**** Working data ****

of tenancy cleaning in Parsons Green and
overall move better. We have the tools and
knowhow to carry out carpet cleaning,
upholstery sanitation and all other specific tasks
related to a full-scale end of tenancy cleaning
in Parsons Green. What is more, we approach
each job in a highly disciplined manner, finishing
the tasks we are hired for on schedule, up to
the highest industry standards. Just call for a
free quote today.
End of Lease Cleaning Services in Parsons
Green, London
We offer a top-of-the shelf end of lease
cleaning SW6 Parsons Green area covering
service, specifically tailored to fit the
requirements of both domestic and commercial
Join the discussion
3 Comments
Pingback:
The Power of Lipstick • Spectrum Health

****

*Exercise requirements*: Rewrite the lines from the first one through the line containing "We offer a top-of-the shelf end of lease", swapping "tasks" for "duties" and changing nothing else.

*The answer*:
of tenancy cleaning in Parsons Green and
overall move better. We have the tools and
knowhow to carry out carpet cleaning,
upholstery sanitation and all other specific duties
related to a full-scale end of tenancy cleaning
in Parsons Green. What is more, we approach
each job in a highly disciplined manner, finishing
the duties we are hired for on schedule, up to
the highest industry standards. Just call for a
free quote today.
End of Lease Cleaning Services in Parsons
Green, London
We offer a top-of-the shelf end of lease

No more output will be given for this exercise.